----------------------

Research on Multimedia Coding and Communication

(1) Network-Adaptive Video Streaming

(2) Distributed Video Coding (Joint Work with Ngai-Man Cheung)

(3) Other Research Projects

(3) USC Course Projects

----------------------

Network-adaptive Video Streaming

Multiple Description Layered Coding (MDLC)

Layered coding (LC) and multiple description coding (MDC) have been proposed as two different kinds of "quality adaptation"
schemes for video delivery over the current Internet or wireless networks. To combine the advantages of LC and MDC, we present a
new approach -- Multiple Description Layered Coding (MDLC), to provide reliable video communication over a wider range of network
scenarios and application requirements. MDLC improves LC in that it introduces redundancy in each layer so that the chance of
receiving at least one description of base layer is greatly enhanced. Though LC and MDC are each good in limited cases (e.g.,
long end-to-end delay for LC vs. short delay for MDC), the proposed MDLC system addresses those intermediate cases as well.
Same as a LC system with retransmission, the MDLC system can have a feedback channel to indicate which descriptions have been
correctly received. Thus a low redundancy MDLC system can be implemented with our proposed runtime packet scheduling system
based on the feedback information.

Rate-Distortion Optimized Video Streaming for Video Codecs with Multiple Decoding Paths

Previous work on rate-distortion (R-D) optimized video streaming (particularly packet scheduling) is mainly focused on encoding techniques, such as layered coding, which generate only one set of dependent packets. However, such a single encoded stream cannot easily provide the optimal operational R-D points over variable channel environments (e.g., at different channel bandwidths and packet loss rates). On the other hand, it is sometimes impractical for a live encoder to adapt to the varying channel conditions on the fly by completely switching between different modes of operation in a very short time. Thus, in our research, we extend the streaming framework to include an important case, namely, that of a codec that produces multiple redundant versions of the media data to enhance the adaptation flexibility. For example, we proposed a new coding technique, Multiple Description Layered Coding, by combining the advantages of layered coding and multiple description coding. To address this kind of codecs with redundancy between data units, we introduced a new source model, Directed Acyclic HyperGraph (DAHG), to represent the data dependencies and correlation between different video data units, from which the expected end-to-end distortion can be accurately estimated. With the DAHG model, we applied Lagrangian optimization to adjust the system's real-time redundancy to match the channel behavior, thus to achieve the best expected performance. The end-to-end performance achieved by optimal scheduling on a redundant source codec shows a consistent improvement over the traditional source codecs that generate only one decoding path. Both source redundancy and transport redundancy were carefully studied for both error robustness and bandwidth adaptation.

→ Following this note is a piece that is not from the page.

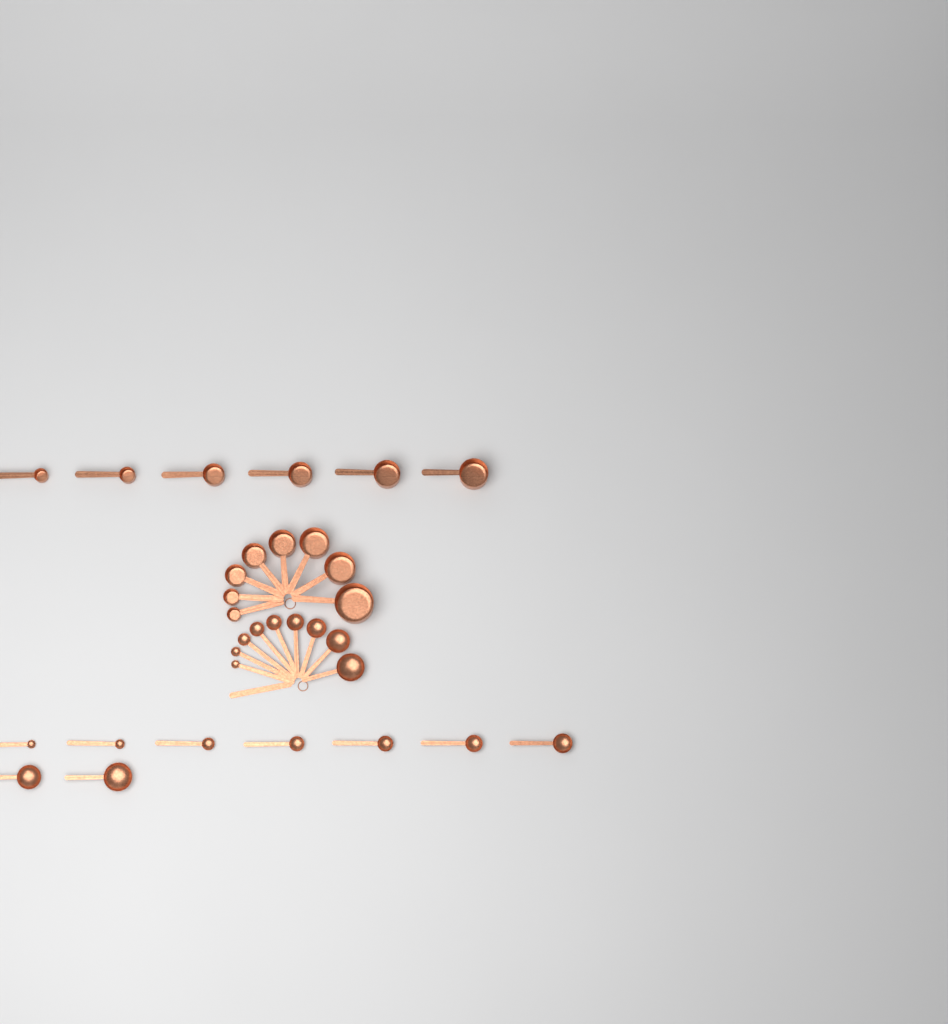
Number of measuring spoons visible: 18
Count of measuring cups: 14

BSD Transformation for Format-Agnostic Bit-Stream Adaptation Using the MEPG-21 DIA 

(Joint work with Debargha Mukherjee and Sam Liu at HP Labs)

Part 7 of MPEG-21, entitled Digital Item Adaptation (DIA), deals with descriptions and protocols enabling content adaptation for different networks and terminals. Scalable representations enable efficient and secure content adaptation along the delivery path without re-encoding video contents. Mukherjee et al at HP Labs have proposed Structured Scalable Metaformats (SSM) for scalable bit stream adaptation, that allows downscaling of content by simply deleting segments and minor bit stream editing. It contains a decision-making module cascaded with a bit-stream adaptation module that models the adaptation process as an XML transformation operating on a high-level syntax description of the bit stream. The previous generic Bit-stream Syntax Description (gBSD) transformation architecture is based on the DOM API, which is memory consuming in that the full input bit stream and gBSD have to be loaded in the memory for processing. In a streaming environment where the full bit stream and gBSD are not available or in a constrained environment where a large enough high-speed cache is not available, this architecture will not work. Instead of passing and storing the gBSD XML as an in-memory DOM tree, we proposed a new architecture based on SAX events. The event handler receives SAX event notifications as the gBSD is parsed, and thus allows generating the output bit stream and adapted gBSD on the fly, by successfully processing the input SAX events with the BSDTrI stylesheet.

Go to top index

----------------------

Distributed Video Coding

Wyner-Ziv Scalable Video Coding

We proposed a practical video coding framework based on distributed source coding principles, with the goal to achieve efficient and low-complexity scalable coding. Starting from a standard predictive coder as base layer (such as MPEG-4 baseline video coder in our implementation), the proposed Wyner-Ziv scalable (WZS) coder can achieve higher coding efficiency, by selectively exploiting the high quality reconstruction of the previous frame in the enhancement layer coding of the current frame. This creates a multi-layer Wyner-Ziv prediction "link", connecting the same bit-plane level between successive frames, thus providing improved temporal prediction as compared to MPEG-4 FGS, while keeping complexity reasonable at the encoder. Since the temporal correlation varies in time and space, a block-based adaptive mode selection algorithm is designed for each bit-plane, so that it is possible to switch between different coding modes. Experimental results show improvements in coding efficiency of 3 -4.5 dB over MPEG-4 FGS for video sequences with high temporal correlation. 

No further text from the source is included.